Auf der Autobahn in Frankreich fallen Mautgebühren an; rechnet für diesen Tag mit rund 45 bis 55 Euro.
Hier startet eure Reise. Von Freiburg geht es über die Autobahn Richtung Süden nach Frankreich.
Nach der langen Anreise ein ruhiger Zwischenstopp im Voralpenraum. Der Platz bietet einen Pool und schattige Stellplätze, ideal um durchzuatmen, bevor es am nächsten Tag weiter in die Provence geht.
Vorab buchen ist hier oft günstiger
Ins Verdon-Gebiet
Kommt früh genug an, um die Rezeption vor Schluss zu erreichen und den Nachmittag entspannt in Castellane zu verbringen.

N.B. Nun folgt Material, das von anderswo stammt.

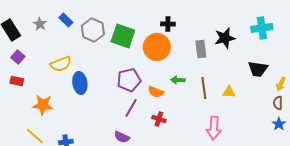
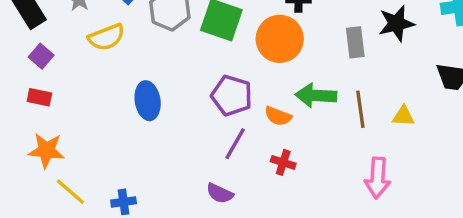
yellow semicircle: (61, 64) -> (106, 37), moved
purple pentagon: (129, 80) -> (232, 96), turned 30
green arrow: (178, 80) -> (316, 96), size x1.6
orange star: (43, 105) -> (46, 150), moved

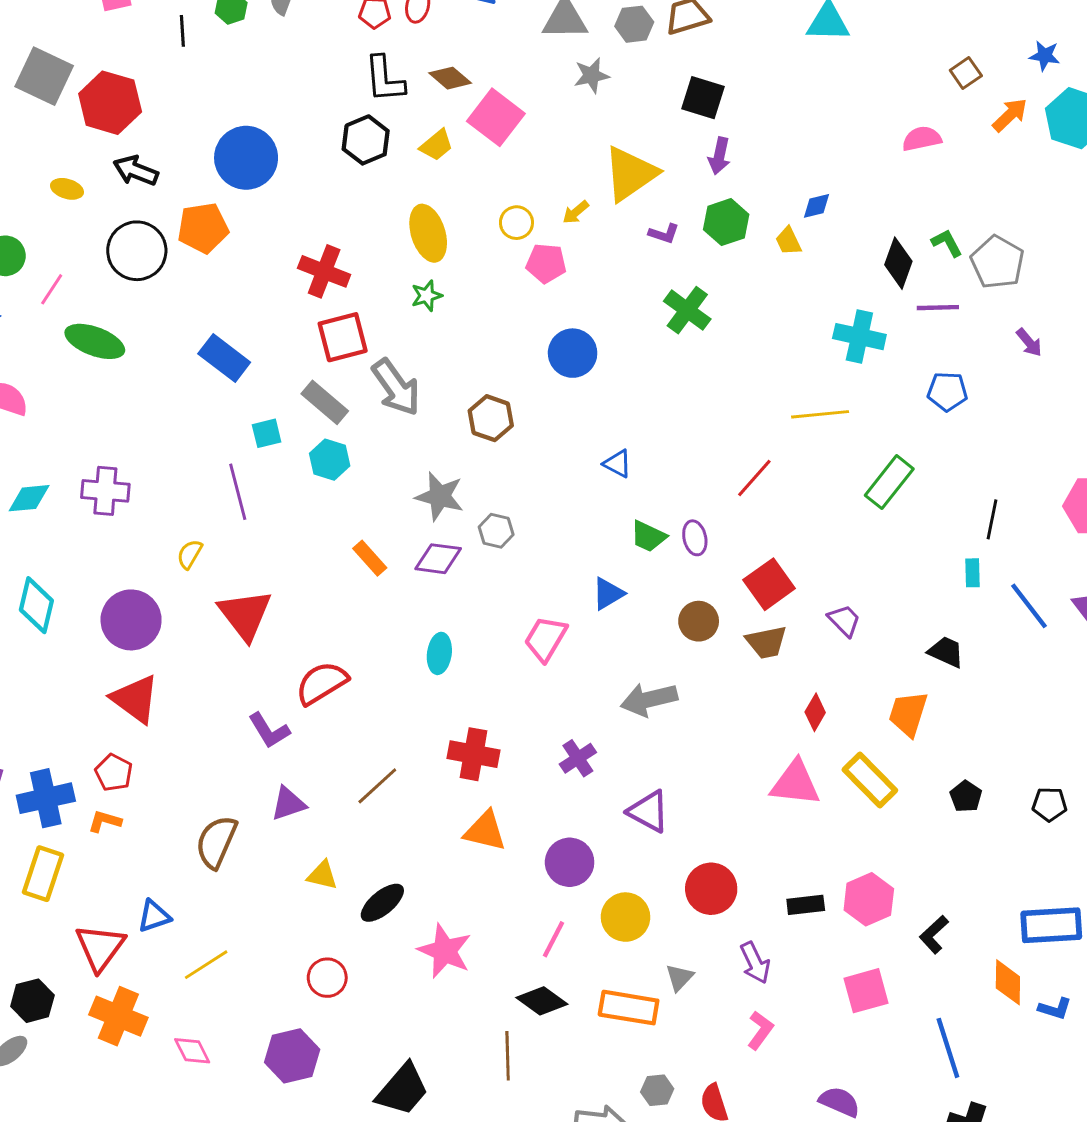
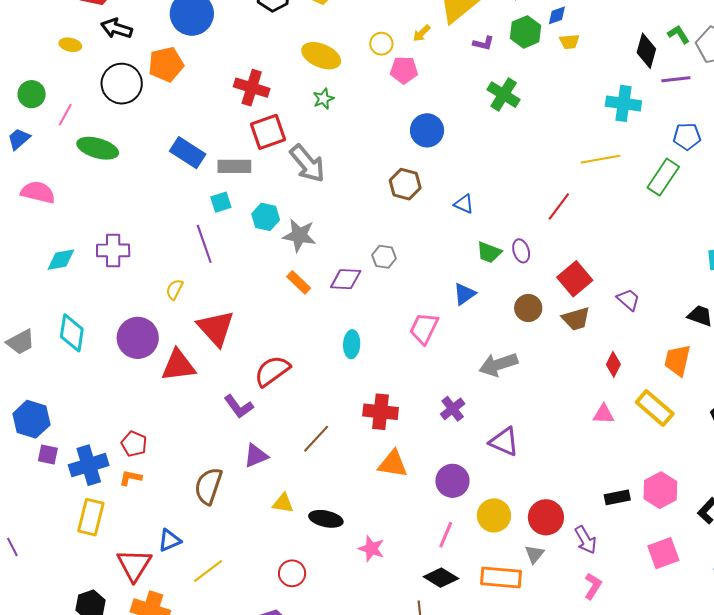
blue diamond: (816, 206) -> (557, 15), moved
yellow ellipse: (428, 233) -> (321, 56), turned -45
yellow trapezoid: (788, 241) -> (569, 42), turned -65
gray rectangle: (325, 402) -> (234, 166), moved, turned -36
brown hexagon: (491, 418) -> (405, 184), moved
green rectangle: (889, 482) -> (663, 177), moved
gray star: (440, 496) -> (299, 235), moved
red triangle: (135, 699) -> (178, 365), moved, turned -39
pink triangle: (795, 783) -> (604, 414), size x0.6
red circle: (711, 889) -> (546, 517), moved
black ellipse: (382, 903) -> (326, 519), turned 56
pink star: (445, 951) -> (371, 549), size x0.7

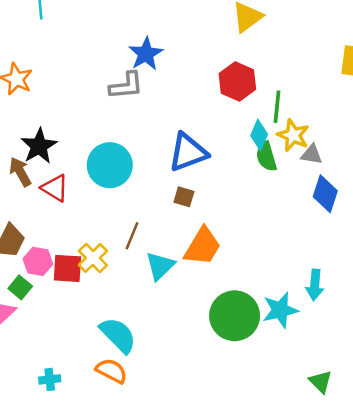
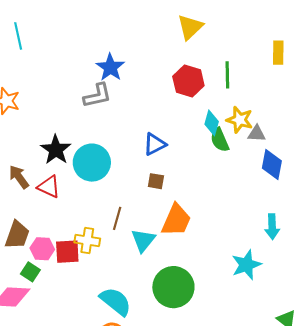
green line: (277, 107) -> (227, 75), moved
black star: (39, 146) -> (56, 150), moved
blue triangle: (188, 152) -> (155, 144), size x0.7
yellow cross: (93, 258) -> (87, 241), turned -30
cyan arrow: (315, 285) -> (272, 227), moved
green circle: (235, 316) -> (173, 287), moved

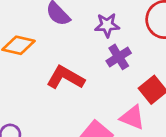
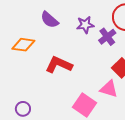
purple cross: (119, 57) -> (107, 37), moved

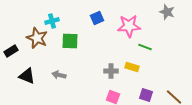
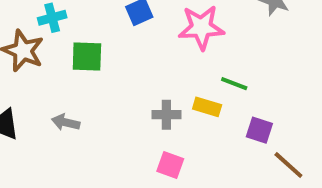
green line: (145, 47) -> (234, 84), moved
purple square: (146, 95) -> (259, 130), moved

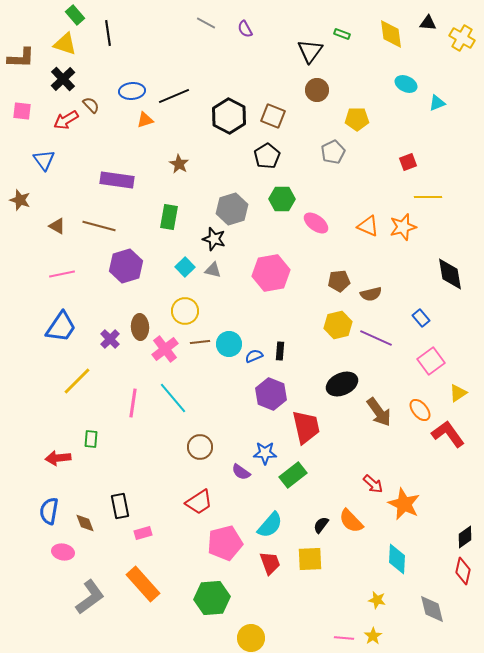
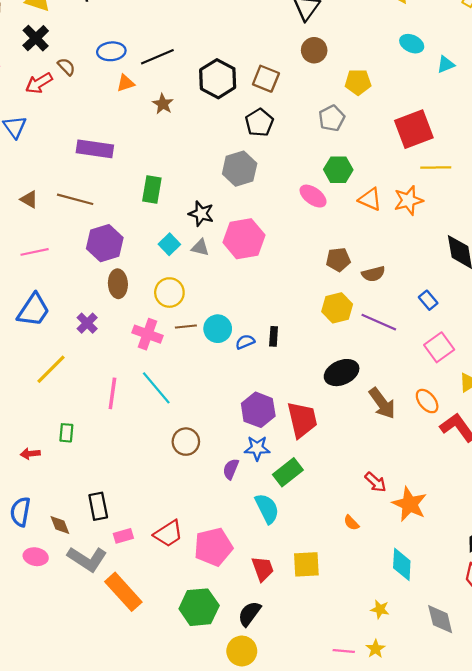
red square: (408, 162) -> (414, 129), size x2.0
brown star: (179, 164) -> (163, 104), moved
green hexagon: (282, 199) -> (338, 170), moved
gray hexagon: (232, 209) -> (240, 169), moved
pink hexagon: (271, 273) -> (244, 239), moved
brown ellipse: (140, 327) -> (118, 284), moved
pink cross: (165, 349) -> (147, 334), turned -32
purple hexagon: (271, 394) -> (258, 410), moved
red arrow: (58, 458) -> (30, 454), size x0.7
purple semicircle: (241, 472) -> (231, 469), turned 78
red trapezoid: (199, 502) -> (168, 534), moved
orange semicircle: (351, 521) -> (351, 523), size x0.6
cyan semicircle: (270, 525) -> (267, 508), moved, turned -68
black semicircle: (321, 525) -> (249, 614), moved, size x1.4
gray L-shape: (90, 597) -> (87, 559), moved, turned 69

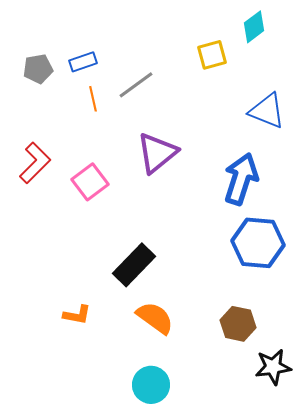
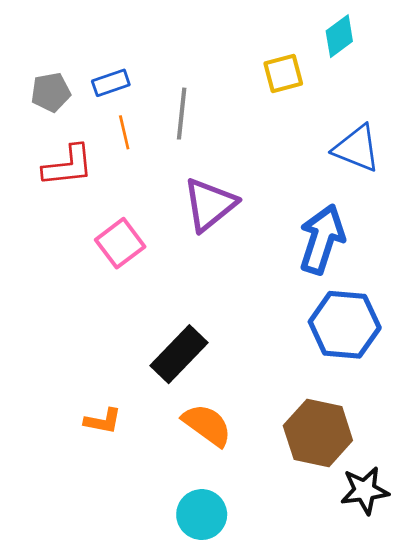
gray line: (136, 85) -> (182, 114), turned -48
red L-shape: (35, 163) -> (68, 166), moved, turned 39
brown hexagon: (238, 324) -> (318, 433), size x1.4

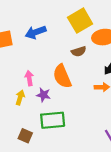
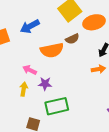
orange semicircle: (62, 76) -> (52, 50), moved, turned -70
pink arrow: (29, 78) -> (30, 70), turned -48

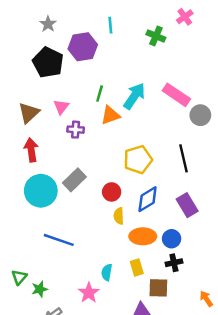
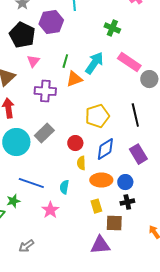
green cross: (156, 36) -> (112, 28), moved
pink triangle: (61, 107) -> (33, 61), moved
purple cross: (76, 130) -> (45, 91), size x1.5
cyan semicircle: (107, 272) -> (64, 187), moved
green star: (40, 289) -> (13, 201), moved
pink star: (89, 293) -> (50, 210), moved

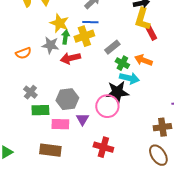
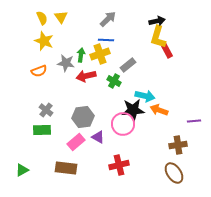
yellow star: (59, 23) -> (44, 41), moved
orange arrow: (143, 60) -> (159, 110), moved
green cross: (122, 63) -> (114, 81), moved
green rectangle: (40, 110) -> (42, 130), moved
purple triangle: (82, 119) -> (98, 137), turned -32
pink rectangle: (60, 124) -> (76, 142), turned -42
red cross: (103, 147) -> (119, 165), turned -30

Das lebendige Städtchen liegt am östlichen Eingang der Schlucht, überragt vom markanten Felsen mit der Kapelle Notre-Dame du Roc. Enge Gassen, Cafés am zentralen Platz und ein guter Ort, um die erste Provence-Luft zu schnuppern.
Familiär geführter Platz am Ortsrand von Castellane, fußläufig ins Zentrum und direkt am Verdon-Fluss gelegen. Von hier lässt sich das Womo stehen lassen und die Stadt zu Fuß erkunden.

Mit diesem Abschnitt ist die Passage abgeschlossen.